▶ TEXT FOR ANALYSIS:

When the Build Is Done
Developer Exit Finance | Sell, Refinance or Bridge
structured to perform
30+ years · 110+ specialist lenders · £68.6m largest facility
Your scheme is finishing — and the question is what comes next. Sell the units, refinance to BTL or commercial, or bridge the gap until the sales run is done? Development exit finance replaces expensive development debt with cheaper money priced against finished real estate, giving you the breathing room to choose the right route on numbers, not facility-expiry pressure.
£250k — £30m+
Loan Size
6 — 18 months
Typical Term
Up to 75% LTV
Typical LTV
Key Features
What We Offer
Lower Cost Than Dev Finance
Dev exit rates are significantly cheaper than development finance. Stop paying construction-level interest on completed units.
Controlled Sell-Out
Sell units at full market value on your timeline. No pressure to accept below-market offers to meet facility deadlines.
Stabilise Rental Income
If letting rather than selling, dev exit funding gives time to fill units and stabilise rental income before long-term refinance.
Release Developer Profit
Some dev exit facilities allow partial profit release as units sell — improving your cashflow during the sales period.
Seamless Transition
We manage the transition from development finance to dev exit — often with the same or associated lender for simplicity.

▶ TASK PROMPT: Can you repeat the development exit finance page above word for word, from its first line to its last?

▶ ENTRIES SUPPLIED:
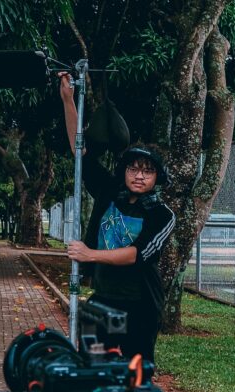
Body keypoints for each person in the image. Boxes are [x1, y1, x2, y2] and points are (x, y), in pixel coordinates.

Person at [59, 72, 176, 363]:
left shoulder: (162, 215)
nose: (139, 175)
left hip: (140, 307)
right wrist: (68, 100)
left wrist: (89, 254)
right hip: (102, 301)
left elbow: (137, 255)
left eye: (147, 171)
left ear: (156, 178)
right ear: (124, 171)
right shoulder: (109, 191)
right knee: (92, 364)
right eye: (133, 169)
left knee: (137, 372)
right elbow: (79, 151)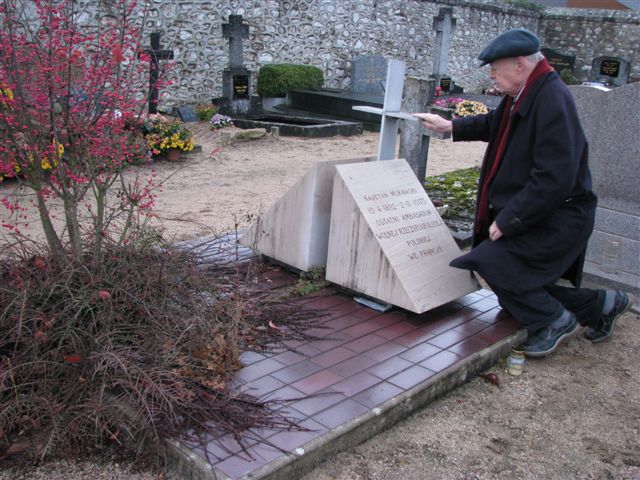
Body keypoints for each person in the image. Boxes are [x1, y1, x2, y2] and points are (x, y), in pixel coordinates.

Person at [414, 28, 632, 357]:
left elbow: (555, 177)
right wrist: (450, 126)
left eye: (494, 67)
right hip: (542, 212)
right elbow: (495, 124)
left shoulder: (551, 99)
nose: (491, 74)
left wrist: (512, 219)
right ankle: (601, 304)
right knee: (519, 287)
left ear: (518, 65)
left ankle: (554, 320)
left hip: (560, 217)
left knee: (493, 263)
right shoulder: (526, 93)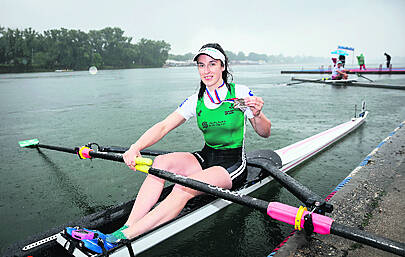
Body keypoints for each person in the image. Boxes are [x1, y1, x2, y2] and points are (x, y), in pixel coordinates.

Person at [67, 43, 271, 250]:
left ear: (223, 66)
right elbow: (164, 126)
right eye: (201, 65)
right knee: (160, 164)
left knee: (184, 186)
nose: (206, 70)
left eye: (212, 64)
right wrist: (135, 147)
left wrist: (257, 114)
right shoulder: (196, 100)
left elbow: (265, 132)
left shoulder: (239, 95)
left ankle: (118, 239)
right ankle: (128, 226)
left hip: (232, 164)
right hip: (207, 156)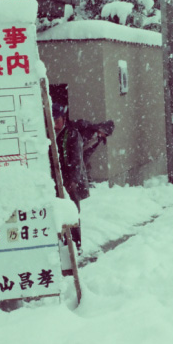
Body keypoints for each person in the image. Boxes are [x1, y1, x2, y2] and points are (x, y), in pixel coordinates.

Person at [51, 103, 113, 248]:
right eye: (53, 120)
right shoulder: (83, 128)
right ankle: (63, 243)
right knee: (59, 212)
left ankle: (75, 244)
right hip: (59, 177)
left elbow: (78, 159)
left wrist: (73, 179)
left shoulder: (73, 135)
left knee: (72, 211)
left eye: (57, 121)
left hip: (70, 178)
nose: (54, 125)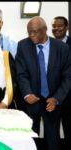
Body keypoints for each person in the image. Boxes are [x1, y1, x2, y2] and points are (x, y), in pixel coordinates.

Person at [15, 16, 71, 150]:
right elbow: (21, 74)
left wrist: (57, 99)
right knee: (30, 141)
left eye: (35, 32)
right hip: (31, 101)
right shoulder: (23, 45)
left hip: (53, 101)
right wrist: (27, 93)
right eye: (29, 32)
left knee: (53, 140)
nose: (31, 35)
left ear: (45, 30)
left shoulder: (62, 48)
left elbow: (68, 77)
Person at [52, 16, 71, 149]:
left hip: (70, 96)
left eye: (60, 25)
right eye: (54, 26)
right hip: (52, 97)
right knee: (52, 133)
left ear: (66, 27)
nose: (56, 28)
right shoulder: (49, 44)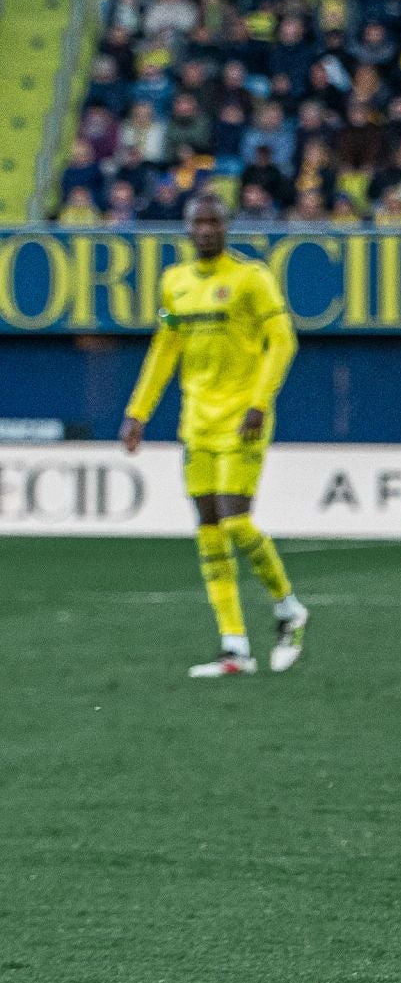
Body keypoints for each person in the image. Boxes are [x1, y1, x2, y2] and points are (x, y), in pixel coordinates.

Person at [120, 195, 308, 678]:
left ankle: (288, 608)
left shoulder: (251, 278)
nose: (205, 230)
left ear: (226, 227)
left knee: (235, 524)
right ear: (186, 230)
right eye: (197, 223)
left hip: (241, 418)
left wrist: (259, 401)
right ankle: (235, 646)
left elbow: (283, 339)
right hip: (196, 422)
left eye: (213, 222)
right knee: (207, 531)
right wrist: (138, 411)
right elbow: (167, 344)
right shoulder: (174, 284)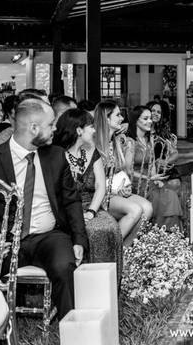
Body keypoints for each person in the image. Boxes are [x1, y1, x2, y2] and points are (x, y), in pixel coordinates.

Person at [0, 99, 87, 319]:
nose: (55, 128)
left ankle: (72, 327)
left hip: (48, 237)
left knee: (64, 266)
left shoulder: (56, 155)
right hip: (6, 241)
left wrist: (79, 240)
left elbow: (72, 200)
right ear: (34, 128)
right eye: (51, 124)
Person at [53, 109, 122, 276]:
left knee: (110, 227)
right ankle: (84, 280)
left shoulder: (92, 151)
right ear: (79, 130)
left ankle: (109, 283)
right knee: (92, 231)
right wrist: (77, 215)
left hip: (92, 206)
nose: (94, 130)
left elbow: (100, 186)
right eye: (91, 126)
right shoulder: (56, 155)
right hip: (67, 210)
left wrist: (91, 211)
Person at [94, 101, 153, 246]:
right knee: (135, 210)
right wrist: (114, 189)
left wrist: (125, 186)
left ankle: (125, 248)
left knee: (147, 208)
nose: (122, 118)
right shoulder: (94, 143)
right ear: (107, 119)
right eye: (118, 115)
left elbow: (120, 171)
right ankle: (110, 250)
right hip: (99, 194)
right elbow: (93, 179)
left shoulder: (116, 141)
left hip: (115, 191)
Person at [127, 105, 182, 230]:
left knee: (170, 195)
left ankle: (167, 234)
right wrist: (148, 178)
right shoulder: (130, 142)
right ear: (136, 121)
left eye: (150, 118)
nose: (150, 121)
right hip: (136, 183)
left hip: (150, 182)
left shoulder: (149, 140)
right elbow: (127, 170)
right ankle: (159, 231)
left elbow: (151, 163)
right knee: (164, 198)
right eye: (145, 118)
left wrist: (155, 179)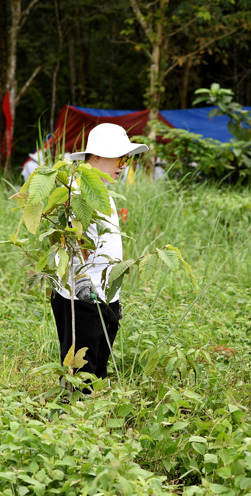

▶ PROBLEM SOLUTION:
When the Build Is Done
Developer Exit Finance | Sell, Refinance or Bridge
structured to perform
30+ years · 110+ specialist lenders · £68.6m largest facility
Your scheme is finishing — and the question is what comes next. Sell the units, refinance to BTL or commercial, or bridge the gap until the sales run is done? Development exit finance replaces expensive development debt with cheaper money priced against finished real estate, giving you the breathing room to choose the right route on numbers, not facility-expiry pressure.
£250k — £30m+
Loan Size
6 — 18 months
Typical Term
Up to 75% LTV
Typical LTV
Key Features
What We Offer
Lower Cost Than Dev Finance
Dev exit rates are significantly cheaper than development finance. Stop paying construction-level interest on completed units.
Controlled Sell-Out
Sell units at full market value on your timeline. No pressure to accept below-market offers to meet facility deadlines.
Stabilise Rental Income
If letting rather than selling, dev exit funding gives time to fill units and stabilise rental income before long-term refinance.
Release Developer Profit
Some dev exit facilities allow partial profit release as units sell — improving your cashflow during the sales period.
Seamless Transition
We manage the transition from development finance to dev exit — often with the same or associated lender for simplicity.